AVI CHAI concluded its general grant making on December 31, 2019.

Bringing Harvard Home: Building PLCs and Using Data to Help our Students Learn

Posted by: Guest

February 26, 2019

In 1997, The AVI CHAI Foundation began sponsoring day school leaders to attend one of two week-long summer institutes at The Principals Center, a division of the Harvard Graduate School of Education.  Many of the 566 participants who have attended since then found the institute to be among the most transformative professional development experiences of their careers.
Beginning in 2013, the Foundation built upon the Harvard experience with a specific focus on helping leaders enhance their schools’ Jewish mission.  This involved adding several components to the program, including evening sessions at Harvard, coaching, check-ins throughout the following year, and networking with one’s cohort.  As part of the application process that begins today, we are featuring various alumni who will share their own stories and how this program helped them achieve their goals.  Hopefully, this will give those considering applying a taste of what’s possible within the context of this incredibly catalytic program. Applications for Harvard Summer 2019 are now open, deadline March 15! See here for more details.
This week, we hear from Rabbi Yehuda Fogel, Associate Principal for Limmudei Kodesh, Hebrew Academy of Long Beach, New York.
Rabbi Yehuda Fogel
AOL 2015
Associate Principal for Limmudei Kodesh, Hebrew Academy of Long Beach, New York
When I started teaching middle school limudei kodesh (Judaics) in 2006, I thought I had faced my greatest challenge – classes full of pre-teen and young teen boys learning Chumash and Gemara.  Fortunately, I was among several helpful colleagues who were master teachers, and I learned so much from them, to the benefit of my students.  But my leap into administration in 2013 broadened my view, and I realized that as positive as our students’ experience was each year, the three-year division experience was not truly integrated or coordinated.  My goal was to develop a comprehensive Judaics curriculum for our middle school, and so in 2015 I excitedly went to Harvard to help me achieve that goal.
It goes without saying that the Harvard presentations were incredible, the learning groups stimulating, and the AVI CHAI cohort unparalleled.  Within a day, I was convinced that something great would come from this, but I could not have anticipated how it came about.  While I went to Cambridge presumably to learn about curriculum development, to my surprise my plan emerged from two totally other presentations – one on professional learning communities (PLCs) and the other on the use of data – that educators from Texas and New Jersey in my Harvard group shared with me and how they used them to coordinate curriculum at their schools.

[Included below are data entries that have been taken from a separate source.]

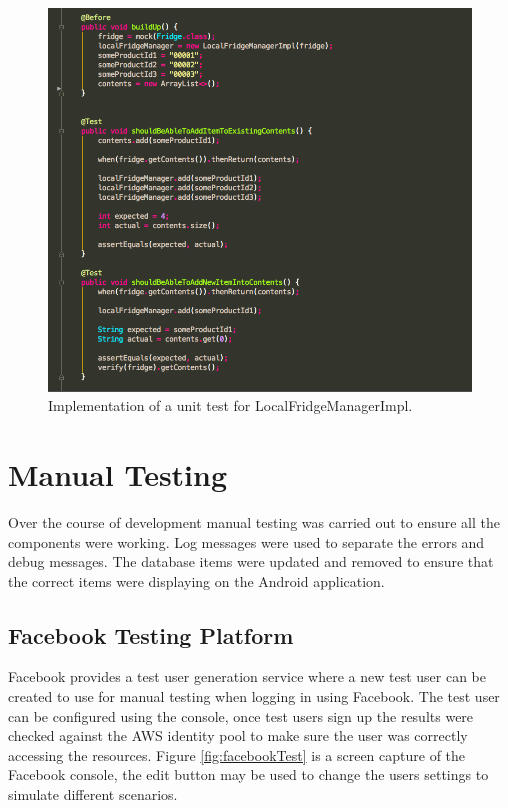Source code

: \documentclass[a4paper, 11pt]{article}
\begin{document}
\begin{figure}[!htbp]
\centering
\includegraphics[width=\textwidth]{unitTest}
\caption{Implementation of a unit test for LocalFridgeManagerImpl.}\label{fig:unitTest}
\end{figure}
\clearpage

\section{Manual Testing} 
Over the course of development manual testing was carried out to ensure all the components were working. Log messages were used to separate the errors and debug messages. The database items were updated and removed to ensure that the correct items were displaying on the Android application.

\subsection{Facebook Testing Platform}
Facebook provides a test user generation service where a new test user can be created to use for manual testing when logging in using Facebook. The test user can be configured using the console, once test users sign up the results were checked against the AWS identity pool to make sure the user was correctly accessing the resources. 
Figure \ref{fig:facebookTest} is a screen capture of the Facebook console, the edit button may be used to change the users settings to simulate different scenarios.
\vspace{\baselineskip}
\end{document}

With Jonathan Cannon’s help, I went back to my school determined to do something big.
And big it was.  Returning to HALB, I shared the ideas with our most veteran and experienced Judaic Rabbis and we developed a step-by-step plan for implementation. We started organizing PLCs by electing veteran Rabbis to lead each grade’s team, adding to their visibility and prestige. Then, we worked on shifting our instruction towards a data-driven model.  This novelty required daily collaborative meetings in which I participated.  Initially, I set the schedules and agendas of the meetings, guiding the coordination of skills and concepts across grades and tracks, but over time, the faculty began to take on more and more responsibility.  Discussion of curriculum led to the Rabbis to develop and assign standards, which in turn led naturally to analysis of their pedagogy.  Now our teachers seek out and share teaching techniques, materials and methodologies that help students achieve the specific goals laid out in the curriculum’s clear and detailed standards. Lastly, the synergies within the PLCs are a delight to observe, as more experienced teachers share their teaching with their newer colleagues, and younger teachers introduce 21st century technologies to more veteran teachers.
The focus on data organically led to changes in grading. Instead of overall grades in a subject, students are graded on each skill or concept.  We worked closely with an educational software company to develop a standards-based gradebook appropriate for our students, in which students can see almost nightly how they are doing and where they might need help on specific skills and plans for them so they can develop those skills. Students (and their parents) are grateful for knowing where to focus their energies, and teachers are thrilled to be able to offer individual students either additional support or modified curriculum or assignments based on their individualized strengths and challenges – not to mention having a tool to more accurately analyze their own teaching.  Without a doubt, the vehicle of regular, collegial and collaborative PLCs created an environment that enabled the turn to data to be so effective at our school.  Any other top-down approach I know would have taken many years more.
This transformation, nearly complete after three full years, is groundbreaking for our school.  Whereas Judaics faculty used to meet rarely, now they all – veteran and novice teachers alike –eagerly look forward each week to working within their PLCs to study the data and advance student learning.   At the same time, all students – regardless of skillset or training – now enjoy the limmudei kodesh learning much more because they know where they are succeeding and they know where to put the emphasis for growth.  It’s a win-win for everyone- and all from conversations I had with teachers from Texas and New Jersey one day at Harvard.